Rookout Live Debugging Heatmap shows how much time was spent debugging. Take it one step further, and it shows us a breakdown of how much time was spent debugging in a specific application, environment, or version.
It will show you, for example, that even though you thought the most important issues happen in production, 80% of remote debug sessions actually happen in your staging environment. Debugging in staging is just as hard and time-consuming as debugging in production, and the fact that we solve most bugs in staging means two things:
One, that we saved a bunch of bugs from being discovered by our customers.
And two, that we saved a lot of time and effort. This means we saved many programming hours that can instead be spent on developing more features, fixing more bugs, and drinking more coffee.
It will also show you that even though you thought the overall quality and user experience of your application is high, because the APM dashboards are green and very few jira tickets are identified with resolving issues in the application – the reality is that every day your developers spend hours debugging issues, issues that are not tracked by jira and not monitored by the APM. This knowledge will help you prioritize a refactoring, test coverage, and logging effort into improving the stability of your application. Lastly, it will help you pinpoint the stability and quality of specific releases., which will allow you to track the ongoing improvement in your team’s velocity and quality.

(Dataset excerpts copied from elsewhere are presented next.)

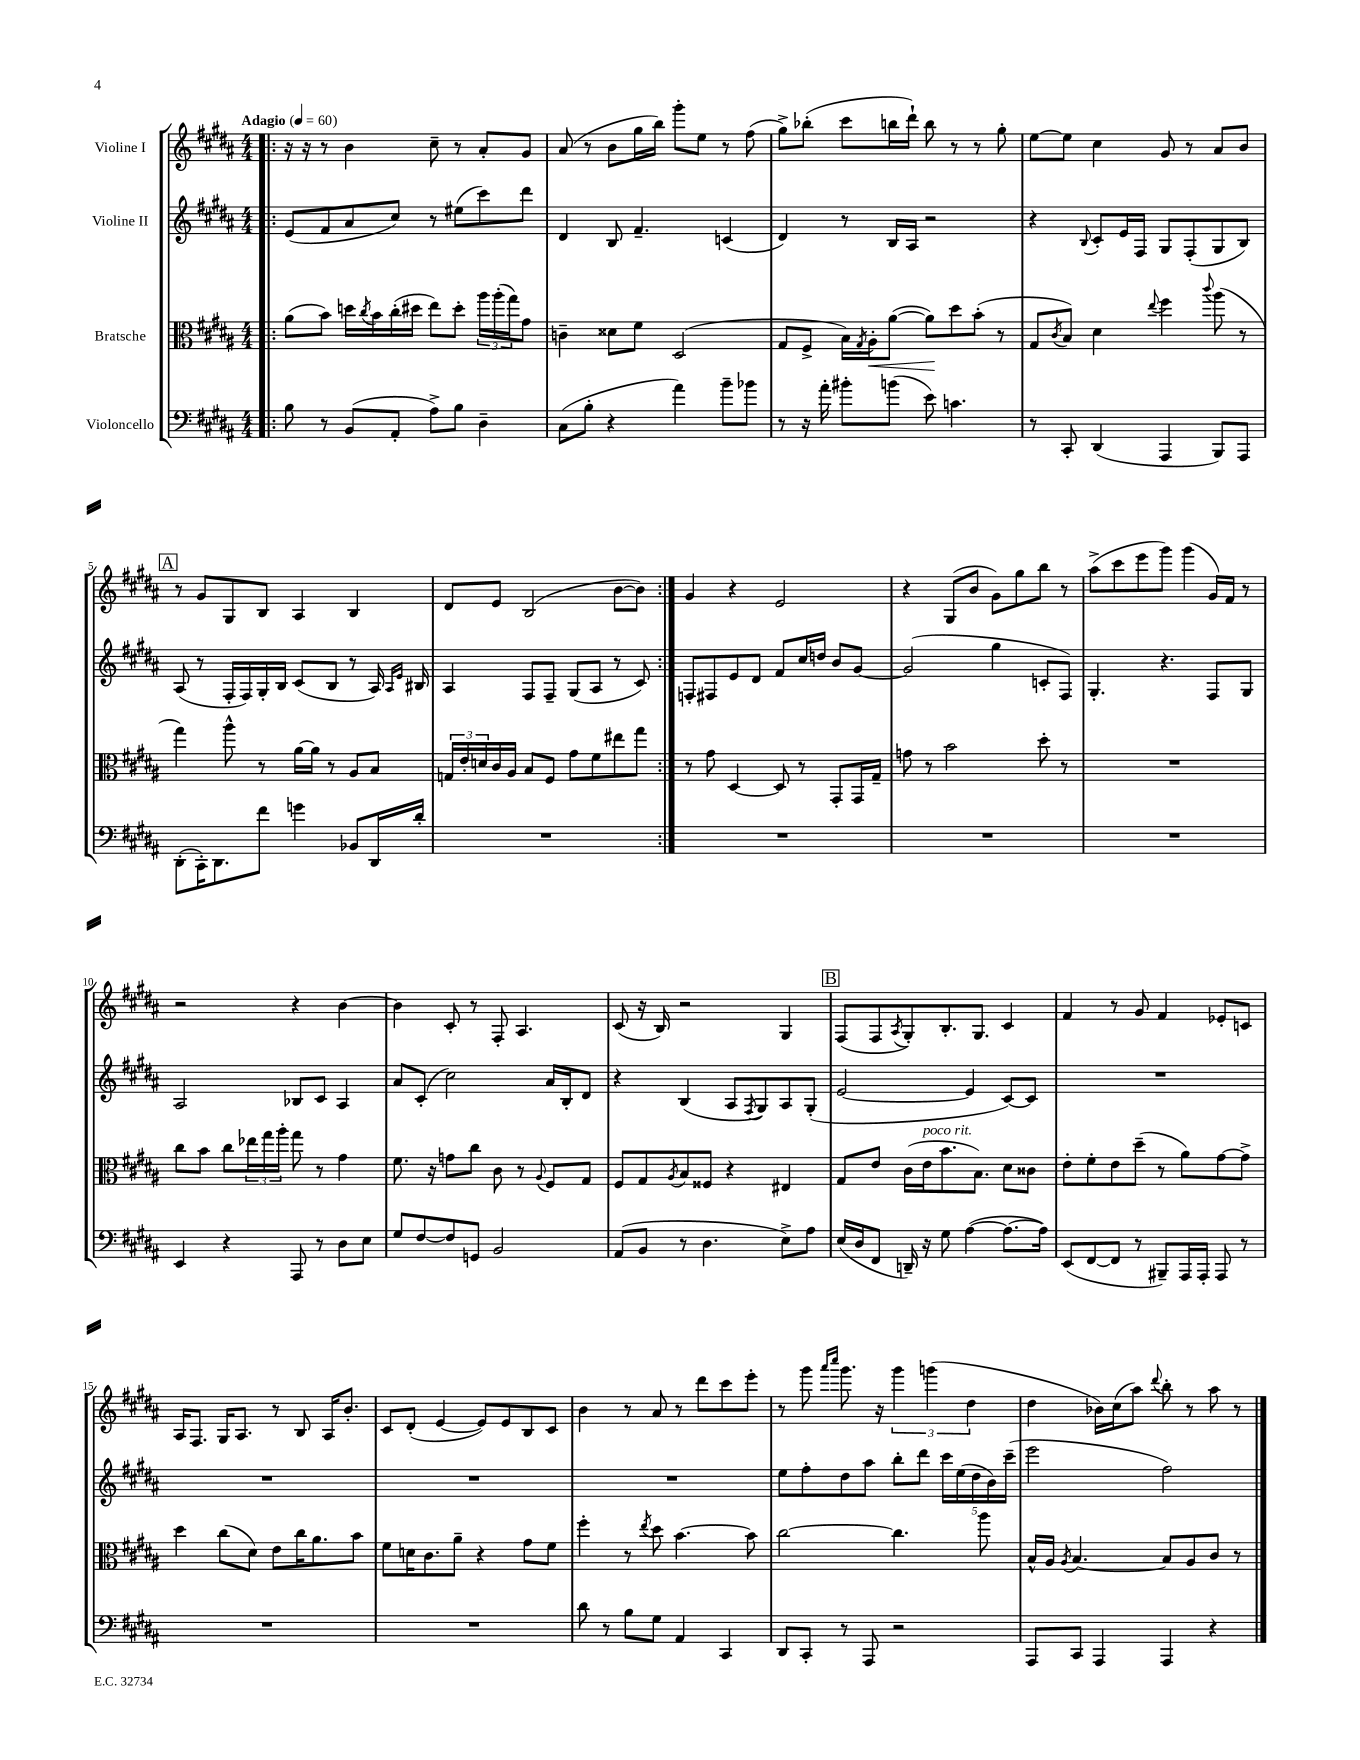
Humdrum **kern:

**kern	**kern	**dynam	**kern	**kern
*part4	*part3	*part3	*part2	*part1
*staff4	*staff3	*staff3	*staff2	*staff1
*I"Violoncello	*I"Bratsche	*	*I"Violine II	*I"Violine I
*clefF4	*clefC3	*	*clefG2	*clefG2
*k[f#c#g#d#a#]	*k[f#c#g#d#a#]	*	*k[f#c#g#d#a#]	*k[f#c#g#d#a#]
*M4/4	*M4/4	*	*M4/4	*M4/4
*MM60	*MM60	*	*MM60	*MM60
=1!|:	=1!|:	=1!|:	=1!|:	=1!|:
!	!	!	!	!LO:TX:a:B:t=Adagio
8B\	(8a#\L	.	(8e/L	16r
.	.	.	.	16r
8r	8b\J)	.	8f#/	8r
(8BB/L	16ddn\LL	.	8a#/	4b\
.	8qcc#/	.	.	.
.	16b\	.	.	.
8AA#'/J	(16cc#'\	.	8cc#/J)	.
.	16dd#X\JJ	.	.	.
8A#^\L)	8ee\L)	.	8r	8cc#~\
8B\J	8dd#'\J	.	(8ee#X\L	8r
4D#~\	24aa#\LL	.	8ccc#\)	8a#'/L
.	(24aa#'\	.	.	.
.	24gg#\J)	.	.	.
.	8g#\J	.	8ddd#\J	8g#/J
=2	=2	=2	=2	=2
(8C#\L	4cn~\	.	4d#/	(8a#/
8B'\J	.	.	.	8r
4r	8d##X\L	.	8B/	8b\L
.	8f#\J	.	4.f#~/	16gg#\L
.	.	.	.	16bb\JJ)
4a#\)	(2D#/	.	.	8ggg#'\L
.	.	.	.	8ee\J
8b~\L	.	.	(4cn/	8r
8b-X\J	.	.	.	(8ff#\
=3	=3	=3	=3	=3
8r	8G#/L	.	4d#/)	8gg#^\L)
16r	8F#^/J	.	.	(8bb-X'\J
16a#'\	.	.	.	.
8b#X'\L	16B\LL)	.	8r	8ccc#\L
.	8qG#/	.	.	.
!	!	!LO:HP:b	!	!
.	16A#'\J	<	.	.
(8bn\J	([8a#\J	.	16B/LL	16bbn\L
.	.	.	16A#/JJ	16ddd#`\JJ)
8e\)	8a#\L])	.	2r	8bb\
4.cn\	8dd#\	[	.	8r
.	(8b'\J	.	.	8r
.	8r	.	.	8gg#'\
=4	=4	=4	=4	=4
8r	8G#/L	.	4r	[8ee\L
.	8qc#/	.	.	.
8CC#'/	8B/J)	.	.	8ee\J]
.	.	.	8qqB/	.
(4DD#/	4d#\	.	8c#'/L	4cc#\
.	.	.	16e/L	.
.	.	.	16F#/JJ	.
.	8qqee/	.	.	.
4AAA#/	4ff#\	.	8G#/L	8g#/
.	.	.	(8F#'/	8r
.	8qqccc#/	.	.	.
8BBB/L)	(8aa#\	.	8G#/	8a#/L
8AAA#/J	8r	.	8B/J)	8b/J
!!LO:LB:g=z
!!LO:REH:place=s1:t=A
=5	=5	=5	=5	=5
(8DD#'\L	4gg#\)	.	(8A#/	8r
16CC#'\K)	.	.	8r	8g#/L
8.DD#\	.	.	.	.
.	8aa#^^\	.	16F#'/LL	8G#/
.	.	.	16F#/)	.
8f#\J	8r	.	16G#'/	8B/J
.	.	.	16B/JJ	.
4gn\	[16a#\LL	.	(8c#/L	4A#/
.	16a#\JJ]	.	.	.
.	8r	.	8B/J	.
8BB-X/L	8A#/L	.	8r	4B/
16DD#/L	8B/J	.	16A#/)	.
.	.	.	16qqA#/LL	.
.	.	.	16qqe/JJ	.
16d#'/JJ	.	.	16B#X/	.
=6	=6	=6	=6	=6
1r	24Gn/LL	.	4A#/	8d#/L
.	24e'/	.	.	.
.	24dn/	.	.	.
.	16c#/	.	.	8e/J
.	16A#/JJ	.	.	.
.	8B/L	.	8F#/L	(2B/
.	8F#/J	.	8F#~/J	.
.	8g#\L	.	(8G#/L	.
.	8f#\	.	8A#/J	.
.	8ee#X\	.	8r	[8b\L
.	8gg#\J	.	8c#/)	8b\J])
=7:|!	=7:|!	=7:|!	=7:|!	=7:|!
1r	8r	.	8Fn'/L	4g#/
.	8g#\	.	8F#X/	.
.	[4D#/	.	8e/	4r
.	.	.	8d#/J	.
.	8D#/]	.	8f#/L	2e/
.	8r	.	16cc#/L	.
.	.	.	16ddn/JJ	.
.	8GG#'/L	.	8b/L	.
.	16GG#/L	.	[8g#/J	.
.	16G#~/JJ	.	.	.
=8	=8	=8	=8	=8
1r	8gn\	.	(2g#/]	4r
.	8r	.	.	.
.	2b\	.	.	(8G#/L
.	.	.	.	8b/J
.	.	.	4gg#\	8g#\L)
.	.	.	.	8gg#\
.	8dd#'\	.	8cn'/L	8bb\J
.	8r	.	8F#/J)	8r
=9	=9	=9	=9	=9
1r	1r	.	4.G#'/	(8aa#^\L
.	.	.	.	8ccc#\
.	.	.	.	8eee\
.	.	.	4.r	8ggg#\J)
.	.	.	.	(4ggg#\
.	.	.	8F#/L	16g#/LL)
.	.	.	.	16f#/JJ
.	.	.	8G#/J	8r
!!LO:LB:g=z
=10	=10	=10	=10	=10
4EE/	8cc#\L	.	2A#/	2r
.	8b\J	.	.	.
4r	8cc#\L	.	.	.
.	24ee-X\L	.	.	.
.	24gg#\	.	.	.
.	24aa#'\JJ	.	.	.
8AAA#/	8gg#\	.	8B-X/L	4r
8r	8r	.	8c#/J	.
8D#\L	4g#\	.	4A#/	[4b\
8E\J	.	.	.	.
=11	=11	=11	=11	=11
8G#/L	8.f#\	.	8a#/L	4b\]
[8F#/	.	.	(8c#'/J	.
.	16r	.	.	.
8F#/]	8gn\L	.	2cc#\)	8c#'/
8GGn/J	8cc#\J	.	.	8r
2BB/	8c#\	.	.	8F#'/
.	8r	.	.	4.A#/
.	8qqA#/	.	.	.
.	8F#/L	.	16a#/LL	.
.	.	.	16B'/J	.
.	8G#/J	.	8d#/J	.
=12	=12	=12	=12	=12
(8AA#/L	8F#/L	.	4r	(8c#/
8BB/J	8G#/	.	.	16r
.	.	.	.	16B/)
.	8qA#/	.	.	.
8r	8B/	.	(4B/	2r
4.D#\	8F##X/J	.	.	.
.	4r	.	8A#/L	.
.	.	.	8qF#/	.
.	.	.	8G#/)	.
8E^\L)	4E#X/	.	8A#/	4G#/
8A#\J	.	.	(8G#'/J	.
!!LO:REH:place=s1:t=B
=13	=13	=13	=13	=13
(16E/LL	8G#/L	.	[2e/	(8F#/L
16D#/J	.	.	.	.
8FF#/J	8e/J	.	.	8F#/
.	.	.	.	8qA#/
16DDn~/)	(16c#\LL	.	.	8G#'/)
!	!LO:TX:a:i:t=poco rit.	!	!	!
16r	16e\J	.	.	.
8G#\	8.b\	.	.	8.B'/
([4A#\	.	.	4e/]	.
.	8.B\J)	.	.	8.G#/J
8.A#\L_	8d#\L	.	[8c#/L)	4c#/
.	8c##X\J	.	8c#/J]	.
16A#\Jk])	.	.	.	.
=14	=14	=14	=14	=14
(8EE/L	8e'\L	.	1r	4f#/
[8FF#/	8f#'\	.	.	.
8FF#/J]	8e\	.	.	8r
8r	(8dd#~\J	.	.	8g#/
8BBB#X~/L)	8r	.	.	4f#/
16AAA#/L	8a#\L)	.	.	.
16AAA#'/JJ	.	.	.	.
8AAA#/	[8g#\	.	.	8e-X'/L
8r	8g#^\J]	.	.	8cn/J
!!LO:LB:g=z
=15	=15	=15	=15	=15
1r	4dd#\	.	1r	16A#/KL
.	.	.	.	8.F#/J
.	(8cc#\L	.	.	16G#/KL
.	.	.	.	8.A#/J
.	8d#\J)	.	.	.
.	8e\L	.	.	8r
.	16cc#\K	.	.	8B/
.	8.a#\	.	.	.
.	.	.	.	16A#/KL
.	.	.	.	8.b'/J
.	8b\J	.	.	.
=16	=16	=16	=16	=16
1r	8f#\L	.	1r	8c#/L
.	16dn\K	.	.	(8d#'/J
.	8.c#\	.	.	.
.	.	.	.	[4e/
.	8a#~\J	.	.	.
.	4r	.	.	8e/L])
.	.	.	.	8e/
.	8g#\L	.	.	8B/
.	8f#\J	.	.	8c#/J
=17	=17	=17	=17	=17
8d#\	4ff#'\	.	1r	4b\
8r	.	.	.	.
8B\L	8r	.	.	8r
.	8qee/	.	.	.
8G#\J	8dd#\	.	.	8a#/
4AA#/	[4.b\	.	.	8r
.	.	.	.	8ddd#\L
4CC#/	.	.	.	8ccc#\
.	8b\]	.	.	8eee'\J
=18	=18	=18	=18	=18
8DD#/L	[2cc#\	.	8ee\L	8r
8CC#'/J	.	.	8ff#'\	8ggg#\
.	.	.	.	16qqaaa#/LL
.	.	.	.	16qqcccc#/JJ
8r	.	.	8dd#\	8.ggg#\
8AAA#/	.	.	8aa#\J	.
.	.	.	.	16r
2r	4.cc#\]	.	8bb'\L	6ggg#\
.	.	.	8ddd#\J	.
.	.	.	.	(6gggn\
.	.	.	20ccc#\LL	.
.	.	.	(20ee\	.
.	.	.	.	6dd#\
.	.	.	20dd#\	.
.	8aa#\	.	.	.
.	.	.	20b\)	.
.	.	.	(20ccc#~\JJ	.
=19	=19	=19	=19	=19
8AAA#/L	16B^^/LL	.	2eee\	4dd#\
.	16A#/JJ	.	.	.
.	8qA#/	.	.	.
8CC#/J	[4.B/	.	.	.
4AAA#/	.	.	.	16b-X\LL)
.	.	.	.	(16cc#\J
.	.	.	.	8aa#\J)
.	.	.	.	8qqddd#/
4AAA#/	8B/L]	.	2ff#\)	8bb'\
.	8A#/	.	.	8r
4r	8c#/J	.	.	8aa#\
.	8r	.	.	8r
==	==	==	==	==
*-	*-	*-	*-	*-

Always leave time for coffee. And chocolate.
In addition to the above, at Rookout we have added features that let you know who in your team is debugging, how often your team has live debugging sessions, and how much time and effort Rookout has saved your team.
That last one is based on feedback we received from customers. These customers told us that 10 minutes of debugging with Rookout will often save them 1-2 hours of having to reproduce the issue locally, wait for log lines to be added, find the correct repo and more.
For some of our customers, the ratio is even higher. Recently a customer told us that in certain environments adding a log line will take up to 24 hours, as the application is deployed once a day. So, having Rookout around would reduce their MTTR significantly.
Other customers suggested we integrate into their lifecycle management or support systems, so we can track how much debugging time was invested in each customer incident. We may get to that in the near future, and once we do, we hope the heatmap will be even more helpful.
With the Rookout Live Debugging Heatmap coming to your Rookout dashboard, we expect it will reveal a lot of time saved for you. What will you do with that extra time? Will you develop more features to increase your customer satisfaction? Will you fix even more bugs, improving the quality and user experience of your service? Or will you go and have another cup of coffee? (Maybe with a biscuit along with it. Chocolate is preferable. Just make sure it’s not nougat.)